Fallen peace officers recognized
National Police Week is May 9 through 15 with National Peace Officers Memorial Day on Saturday.
Marion County has been fortunate with no officers dying in the line of duty in the past 30 years.
However, this national day of recognition assures that no fallen officer will be forgotten.
In the course of Marion County history, five law enforcement officers have died while serving their communities.
Marion City Marshal Virgil Elmer Healea, 51, was shot and killed March 10, 1916, while questioning two men at a local gas station.
Florence Police Chief Adolph J. Eichenberger, 65, was shot and killed Sept. 17, 1929, when he interrupted a burglary at a local store.
Florence City Marshal Dave Break, 70, was shot and killed Oct. 9, 1949, when he stopped a suspected drunk driver.
Florence Police Chief Robert Wesley Rau died Oct. 30, 1975, when his service revolver accidentally discharged.
Goessel Reserve Officer John T. Morgan, 47, was shot and killed May 22, 1979, when he responded to a domestic dispute.
Virgil Elmer Healea, Marion City Marshal, was killed at 3 a.m. March 10, 1916, according to an article in the March 17, 1916, issue of the Marion County Record .
Healea, a night watchman, investigated Chas R. Lower and Louis L. Myers when they stopped at Winkley’s Garage in an attempt to fill up their automobile.
Healea questioned Lower and Myers and something about Lower and Myers made the Marshal suspicious. Healea called Wichita and other places to verify the statements of the young men and found out they were lying to him.
When he went to search Myers, Lower rose from a seated position and as Healea was distracted Myers pulled out his firearm and pointed it at Healea. Lower then revealed his own weapon and pointed it at Healea while Myers changed his focus to garage attendant Otto Gruener who witnessed the entire scene.

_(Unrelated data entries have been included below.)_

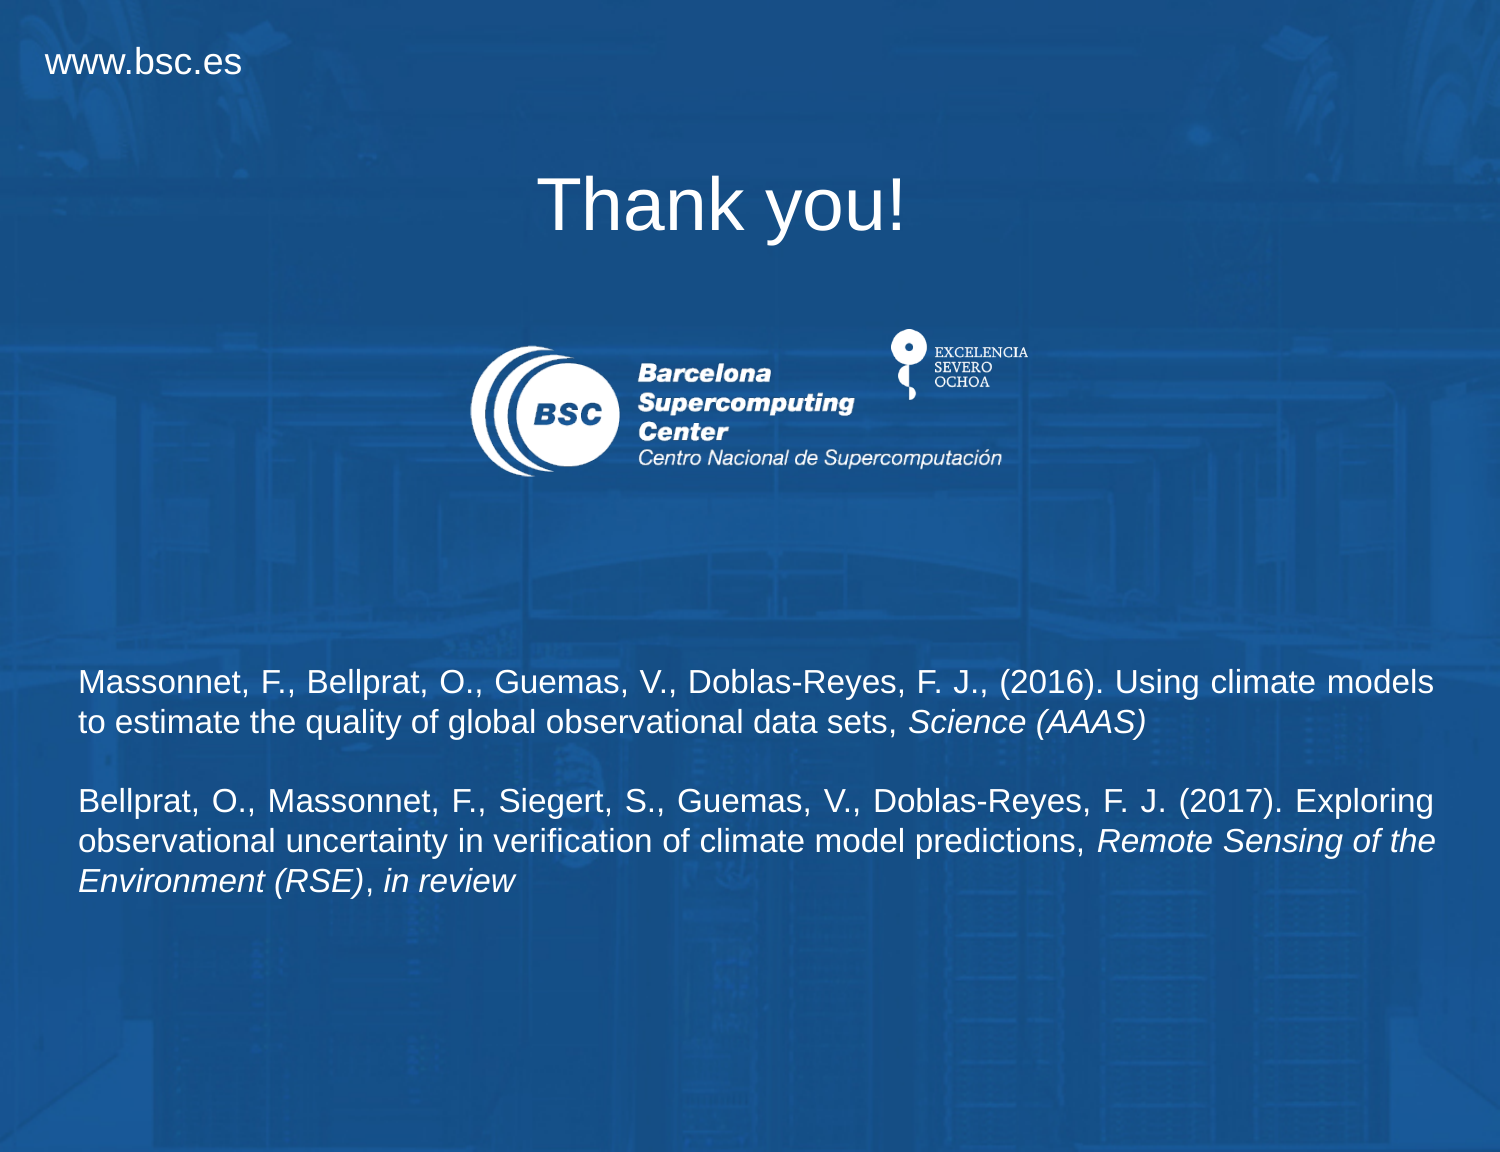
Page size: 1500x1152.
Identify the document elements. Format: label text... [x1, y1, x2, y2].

picture [0, 0, 1500, 1152]
text_box Thank you! [223, 147, 1220, 343]
text_box Massonnet, F., Bellprat, O., Guemas, V., Doblas-Reyes, F. J., (2016). Using climate models to estimate the quality of global observational data sets, Science (AAAS) Bellprat, O., Massonnet, F., Siegert, S., Guemas, V., Doblas-Reyes, F. J. (2017). Exploring observational uncertainty in verification of climate model predictions, Remote Sensing of the Environment (RSE), in review [63, 612, 1452, 947]
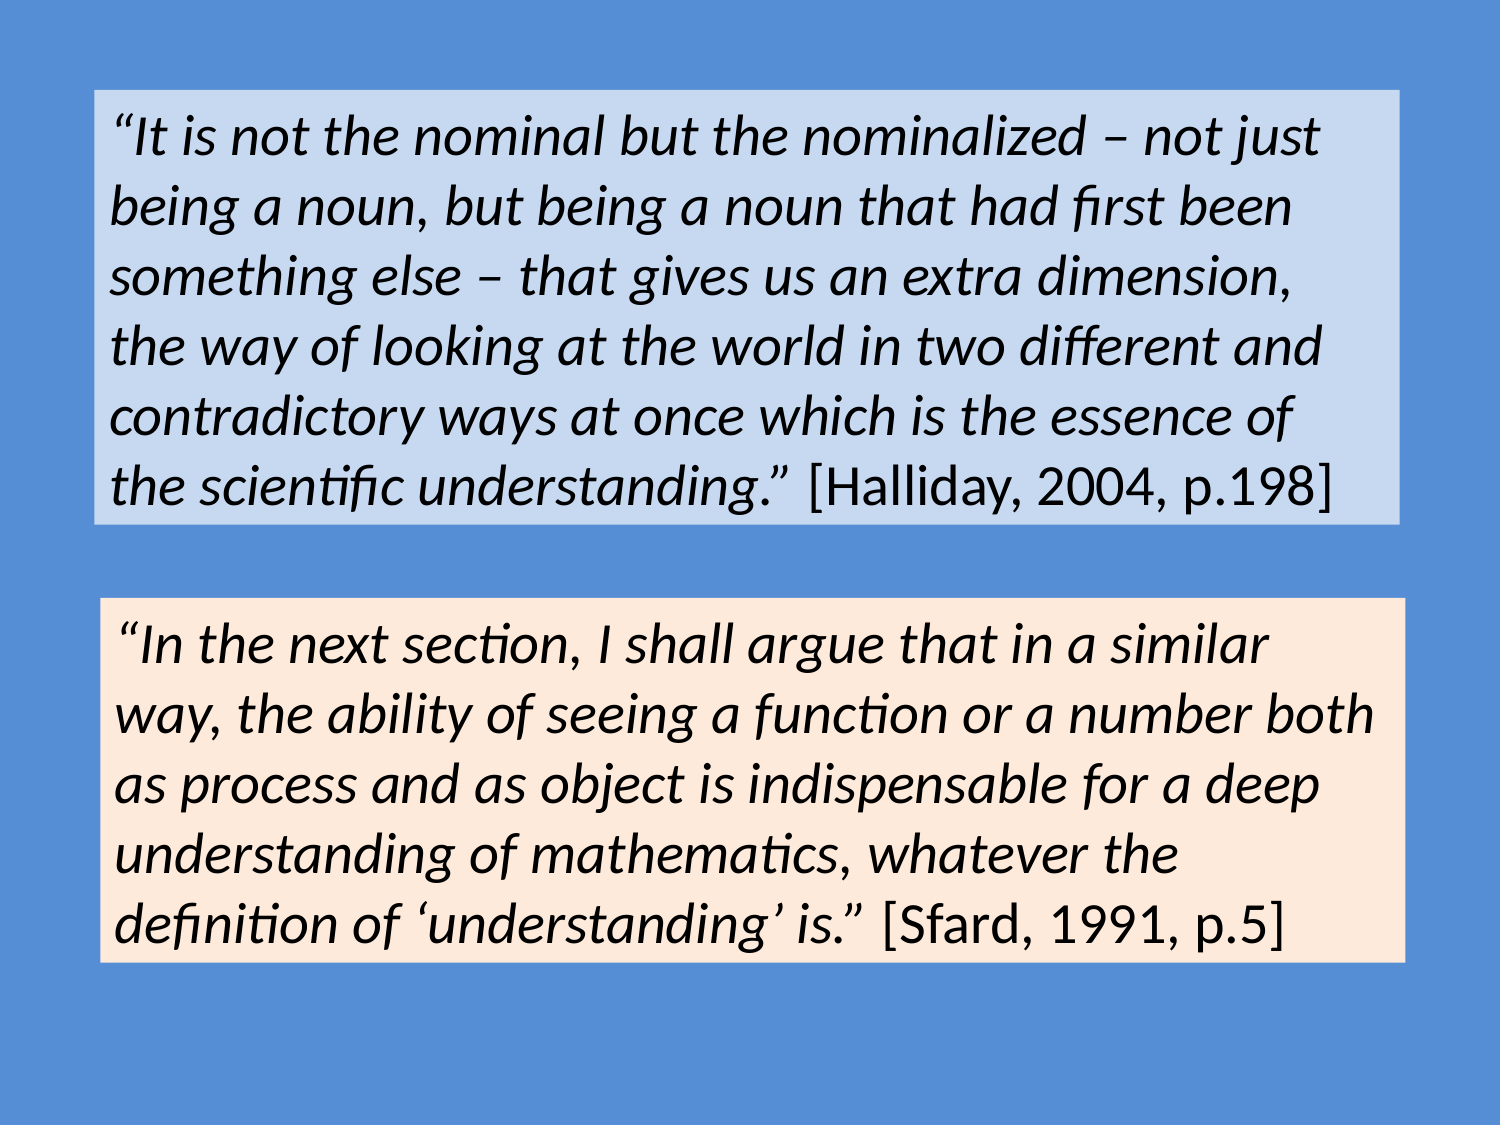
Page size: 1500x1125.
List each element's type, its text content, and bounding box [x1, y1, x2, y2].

Lower ordered Healea to raise his hands, but the marshal did not respond. Lower then charged Healea and fired a round that hit Healea in the forehead, killing him instantly.
Healea never drew his sidearm.
Lower and Myers fled the scene, but were later apprehended near Lost Springs. They were tried in Marion County.
Florence City Marshal A.J. Eichenberger was killed in the early morning hours Sept. 17, 1929, in front of the Stone Dry Goods store, according to an article in the Sept. 19, 1929 issue of the Peabody Gazette Herald.
The shooting and Eichenberger’s call for help aroused L.W. Draper and Charles Larkin, who lived nearby and found Eichenberger by the west side of the store, where he had fallen in the parking lot. He had walked from the front of the store to the parking area.
Draper arrived at the Marshal’s side while he was still alive, but the two bullet wounds in his chest rendered Eichenberger unable to speak with only minutes left to live.
Florence police officers deduce that Eichenberger interrupted a trio of robbers, trying to break into the Dry Goods store.
Eichenberger fired his revolver five times and 12 shots were fired. Five shells were found in the center of the intersection, indicating that at least one of the assailants had been stationed at that point.
Eichenberger’s shooters were never found.
Florence Marshal Dave Break was killed Oct. 9, 1949, when trying to take an open bottle of liquor away from a Fred Stanley, who was stopped in his car, according to an article in the Oct.13, 1949 issue of the Peabody Gazette Herald.
Break’s neighbors, Louis Johnson and Amos Brenneman, ran to Break’s assistance after Stanley fired several shots. Brenneman exchanged shots with the killer while Johnson tried to help the wounded Marshal.
Stanley then ran into his house and shot himself in the head.